2.2 Hog Fuel and Plytrim. Seller shall sell, and Buyer shall purchase, 100% of the Excess Output of the hog fuel and plytrim produced at the St. Maries Mill. As used herein, “Excess Output” means the quantity produced in excess of the amount of hog fuel and plytrim utilized in the operation of the three boilers at the St. Maries Mill or, in the case of plytrim, supplied by Seller to its mill located in Post Falls, Idaho (the “Post Falls Mill”).

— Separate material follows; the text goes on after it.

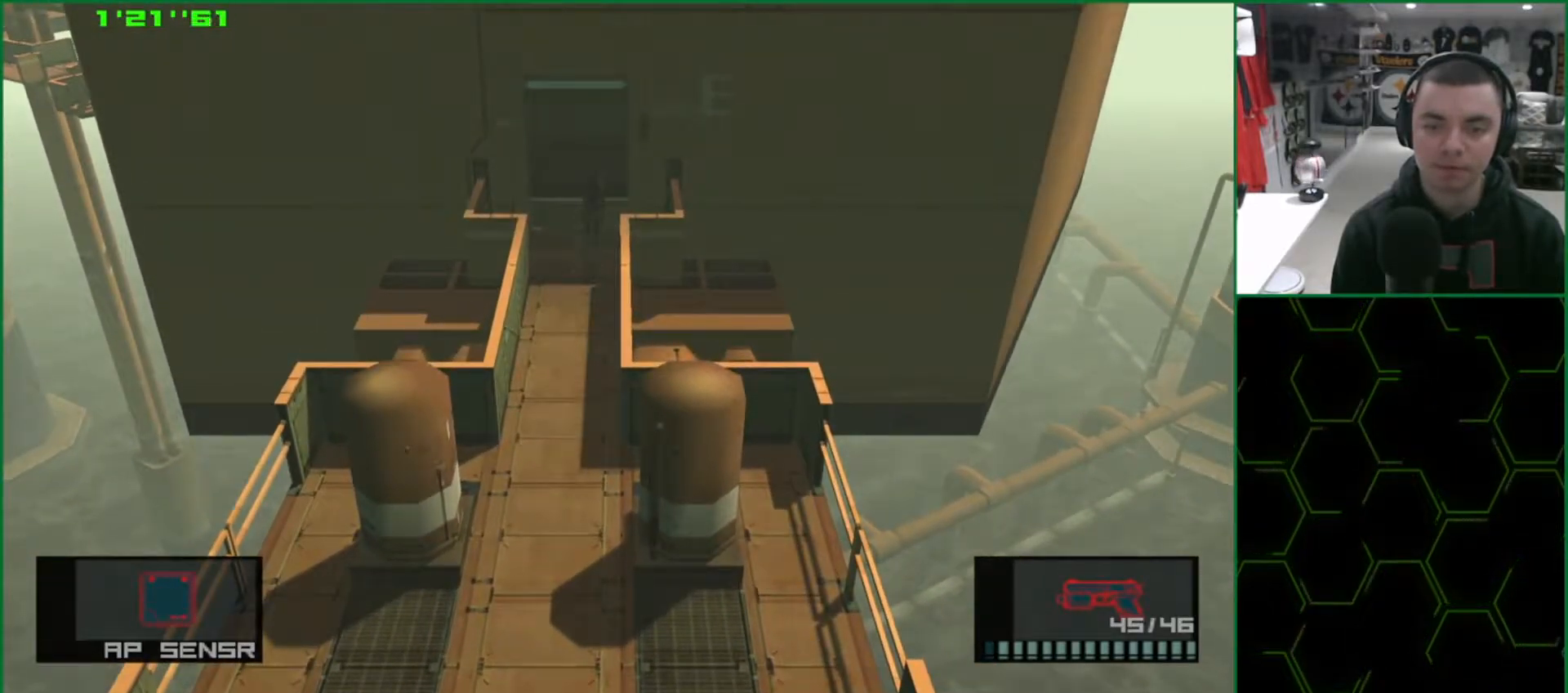
{"buttons": ["L1"], "left_stick": "right", "events": [[50, "left_stick", "right"]]}
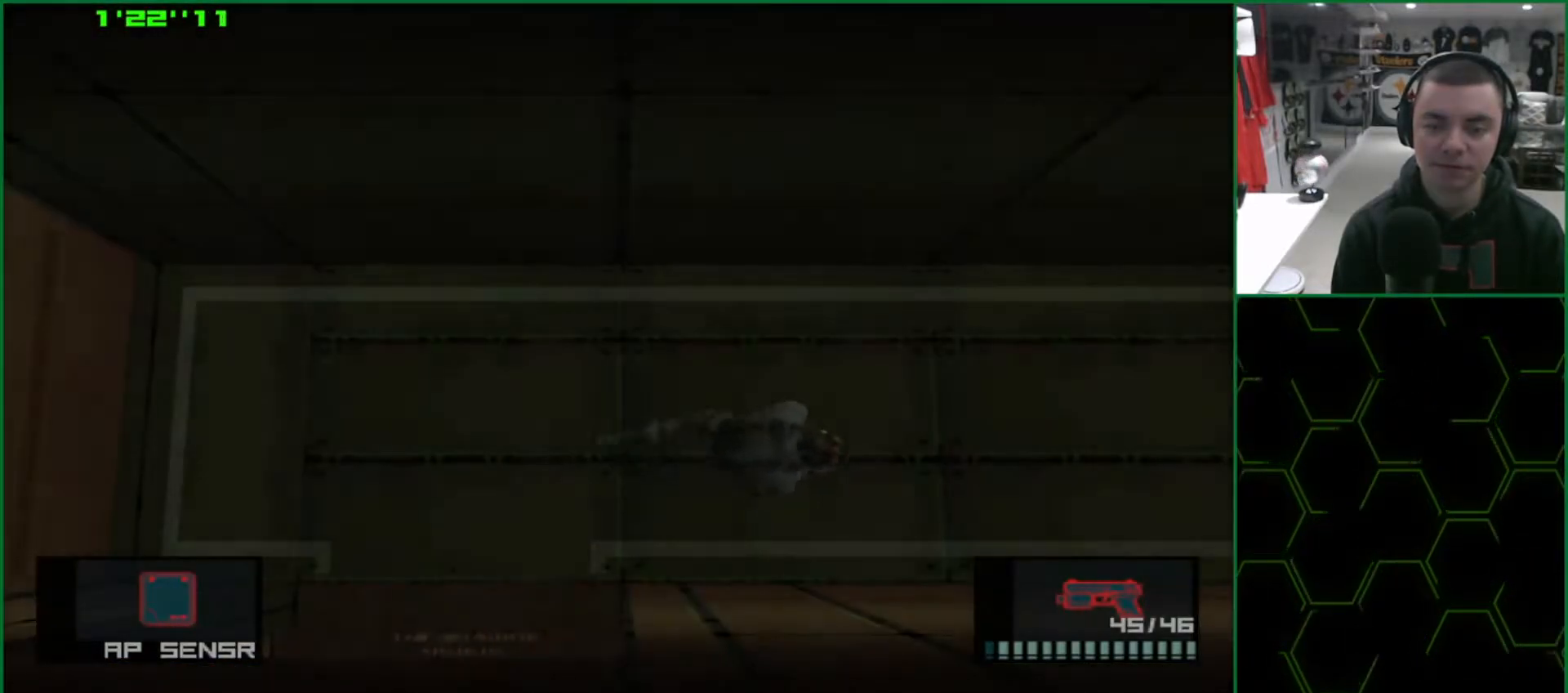
{"buttons": ["L1"], "left_stick": "right", "events": []}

2.3 Output Contract. The parties understand that this Agreement is an output contract only, and does not obligate Seller to produce any specific amount of Residuals. Seller may suspend or curtail its production of Residuals without liability in connection with mill outages, changes in operations, shift reduction, downtime, mill closures, changes in market prices or costs, and other similar events within or outside of Seller’s control.

ARTICLE III

DELIVERY, LOADING AND MEASUREMENT

3.1 Transportation and Measurement. Residuals will be delivered FOB Buyer’s truck at the St. Maries Mill. Buyer shall be responsible for making arrangements for transporting Residuals from the St. Maries Mill and paying the cost of transportation. Seller will maintain appropriate facilities for loading trucks at the St. Maries Mill in substantially their present condition to allow truck drivers to load trucks in accordance with standard industry practice. Buyer shall schedule sufficient trucks to take delivery of Residuals on a regular basis, and in any event remove Residuals before the volume in storage at the St. Maries Mill exceeds customarily available storage capacity. Buyer shall determine the weight of each truckload of Residuals by weighing the truck before and after unloading, utilizing a state certified scale. Buyer shall at all times maintain the scales in good and accurate working condition.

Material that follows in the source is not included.